| SHORT TASK |
Write the next part of the passage on 1950s nostalgia in Trump's America and Xi's China, starting after its last sentence.

| TEXT EXTRACT |
>>
Actually, 1950s America saw its share of panics about social breakdown, as when experts warned that comic books were causing teenage delinquency. What is true is that Mr Trump grew up in an unusually homogenous country. In Mr Trump’s youth the native-born share of the population approached 95% (it is around 85% today). Strict immigration controls were harshly enforced until the mid-1960s, when the rules were loosened. In 1954 a federal campaign, derisively named Operation Wetback, deported hundreds of thousands of Mexican farm workers and labourers without the right papers. Mr Trump has praised this as a model.
The 1950s set baselines for MAGA’s economic worldview, too. By the end of the second world war, America accounted for some 60% of global manufacturing output, as Japan, Europe and others lay in ruins. When Mr Trump announced “Liberation Day” tariffs to protect car workers, steelmakers, shipbuilders and farmers, he not only charged foreign governments with stealing jobs. He named industries that “we used to dominate”, vowing to bring that “golden age” back. In several of those sectors, the 1950s indeed marked a high point of American dominance.
The 1950s—or a campy pastiche of it—even informs the MAGA aesthetic. Mr Trump’s Labour Department recently unveiled a policy that makes it harder to hire skilled foreigners. Their promotional campaign involved 1950s-style images of young American men with lustrous hair, in settings worthy of a Norman Rockwell painting. These images of happy workers bear the slogan “Restoring the American Dream!”
Governance in Mr Xi’s China is a more grimly serious business. Still, nostalgia for the mid-20th century lurks there, too. At first sight, this is odd. The years following Mr Xi’s birth in 1953 were bitter ones. Under Chairman Mao, a revolutionary zealot, the People’s Republic seized farms from landlords, confiscated businesses, sent “volunteers” to fight in the Korean war and embarked on the Great Leap Forward, a catastrophic campaign to transform China from an agrarian society into a modern industrial one.
Today, Mr Xi’s China has taken an all-in bet on high technology and advanced manufacturing. To live in a big Chinese city, as this columnist did from 2018 to 2024, is to inhabit a world of gleaming modernity and dazzling, if at times sinister, digital wizardry.
Yet on a recent return visit to China and the region, The Telegram heard Chinese scholars ascribe Xi-era priorities to ideas from the 1950s. These start with the Communist Party’s reluctance to allow a greater proportion of national wealth to flow to households, via higher wages or less stingy welfare systems. Chinese leaders believe there is a trade-off between innovation and raising living standards, scholars sigh. Because party bosses are bent on achieving self-reliance, and on avoiding dependence on America, they are preparing for “a return to the 1950s”.
<<
(Extracted data entries)
>>
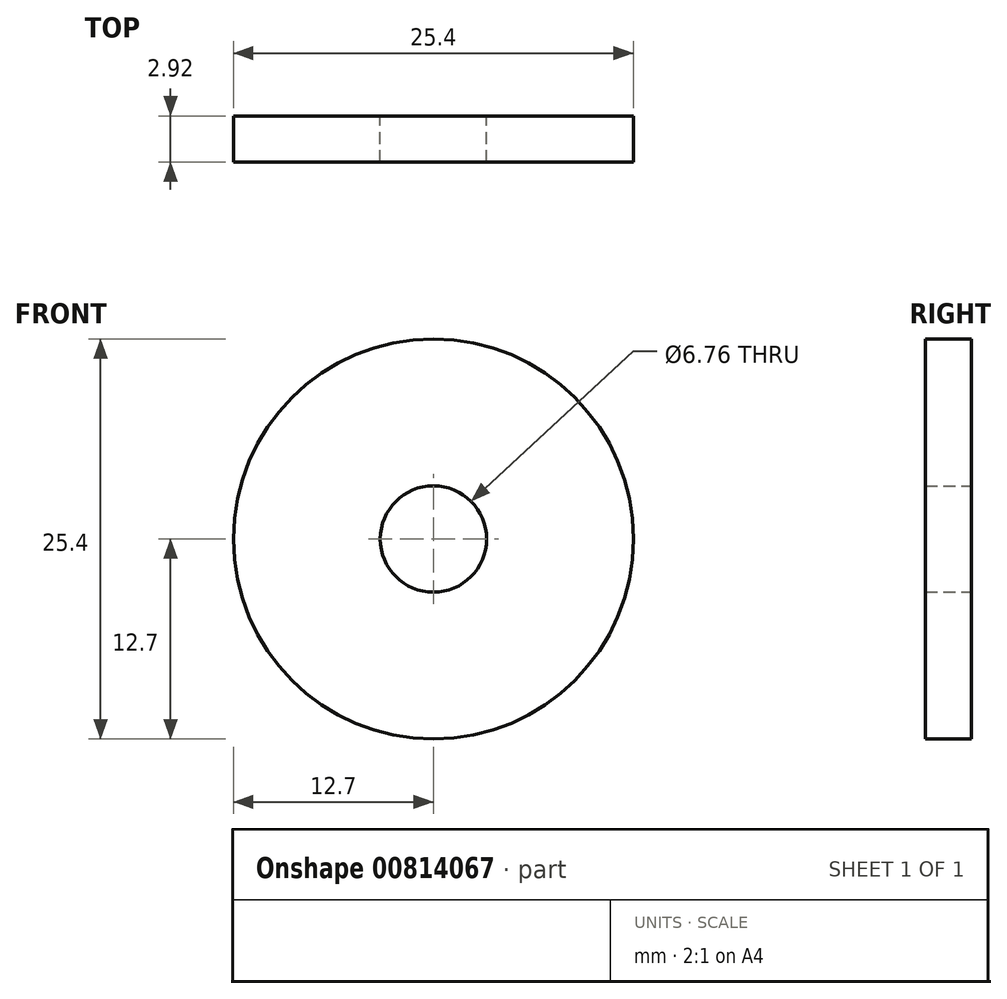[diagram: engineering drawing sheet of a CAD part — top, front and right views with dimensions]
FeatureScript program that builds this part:
annotation { "Feature Type Name" : "Feature", "Feature Type Description" : "" }
export const myFeature = defineFeature(function(context is Context, id is Id, definition is map)
    precondition{}
    {
        {
            var Q0;
            Q0=qCreatedBy(makeId("Front.planeOp"),FACE);
            var sketch = newSketch(context, id + "F0", { "sketchPlane" : qUnion([Q0])});
            skCircle(sketch, "E0", {"center": v(0, 0) * mm, "radius": 12.7 * mm});
            skCircle(sketch, "E1", {"center": v(0, 0) * mm, "radius": 3.38 * mm});
            skSolve(sketch);
        }
        {
            var Q0;
            Q0 = qSketchRegion(id + "F0", true);
            extrude(context, id + "F1", {"entities" : qUnion([Q0]), "depth" : 2.92 * mm, "offsetDistance" : 25.4 * mm});
        }
    });
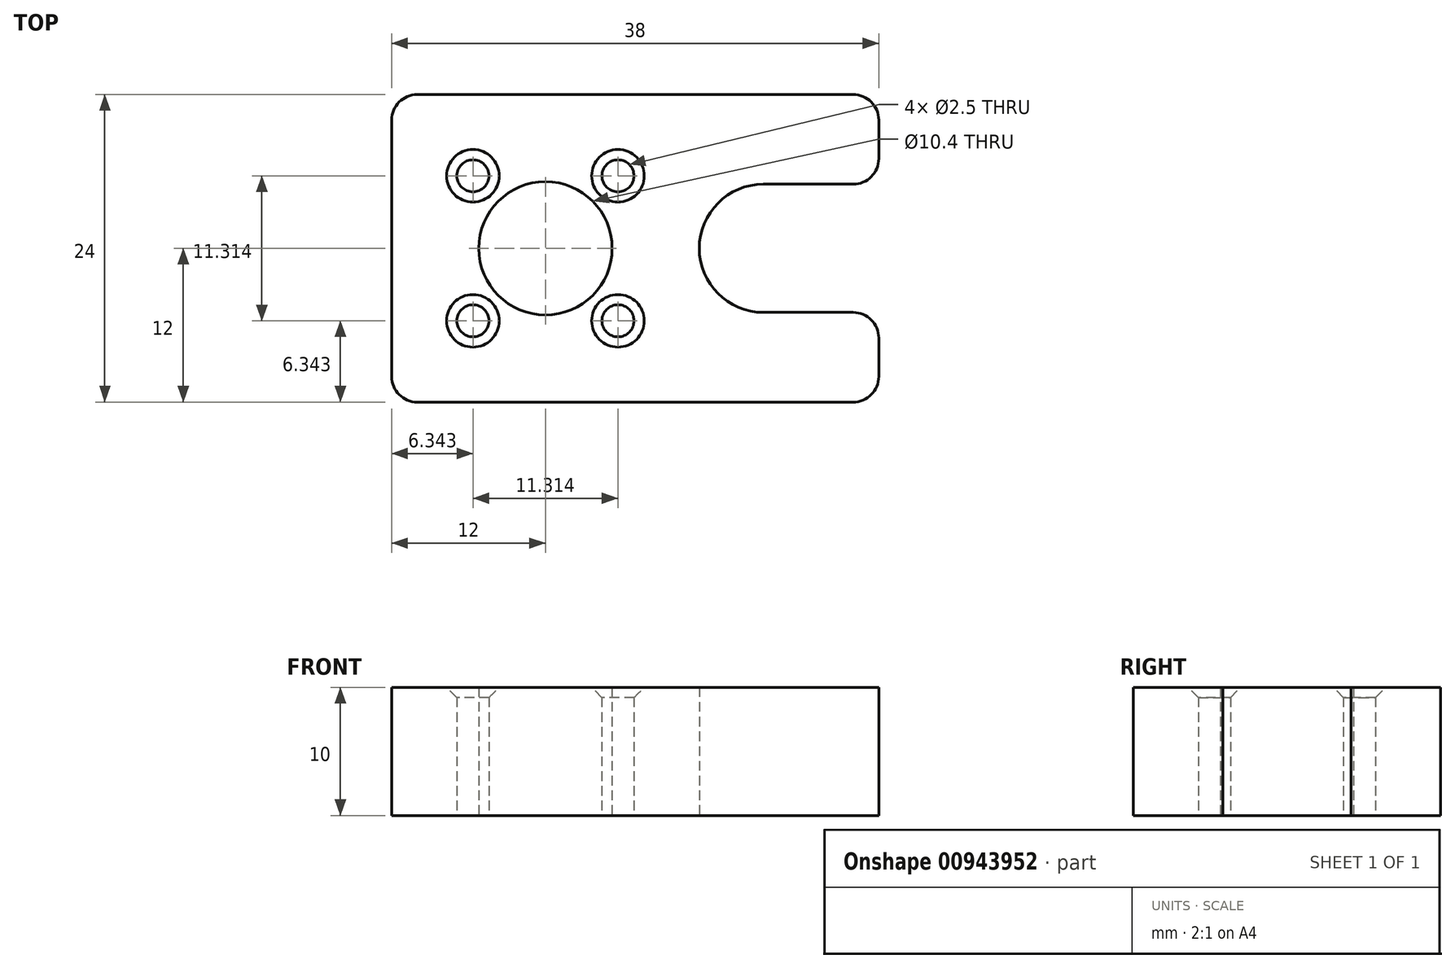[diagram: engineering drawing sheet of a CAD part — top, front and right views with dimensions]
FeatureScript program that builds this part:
<<
| RESULT BELOW |
By that, scholars mean an absolute focus on collective success and China’s national strength, with less emphasis on fostering individual dreams or aspirations. Economic planners in the 1950s did not hide the sacrifices they were demanding. Rural peasants from collective farms had to contribute vast amounts of unpaid labour, whether tilling fields or building roads, dams and reservoirs by hand. Commodity prices were kept low to boost urban industries, following Mao’s directive to “prioritise capital accumulation over substantial improvements in people’s living conditions”.
In theory, China’s leaders take a different tack today. They acknowledge the need to boost domestic demand and consumer confidence. For all that, Chinese state capitalism is now a Darwinian death-match for many businesses, involving low wages, long hours and razor-thin margins. No matter if university graduates cannot find the white-collar careers of their dreams, the motherland’s interests come first. Mr Xi himself has growled that the young should be less “pampered”.
Nostalgia for the past goes beyond economic policies. To fight corruption and enforce political discipline Mr Xi has revived ideological tools from the 1950s. That time is now idealised as a simpler, purer age, when selfless party cadres fanned out across a vast country to serve the masses.
Whose version of nostalgia carries greater risks? Mr Xi is using 1950s notions of collective sacrifice to build a high-tech, low-carbon 21st-century economy. That is a gamble that repression and state planning can co-exist with innovation and social stability.
By contrast, Mr Trump promises supporters a 1950s economy, reopening shipyards, steel mills and coal mines. Calling climate change a scam, he has relaxed fuel-economy standards for cars. His transport secretary recently enthused that old-style station wagons may soon return, with “maybe a little wood panelling on the side”. Meanwhile, China is building flying electric cars.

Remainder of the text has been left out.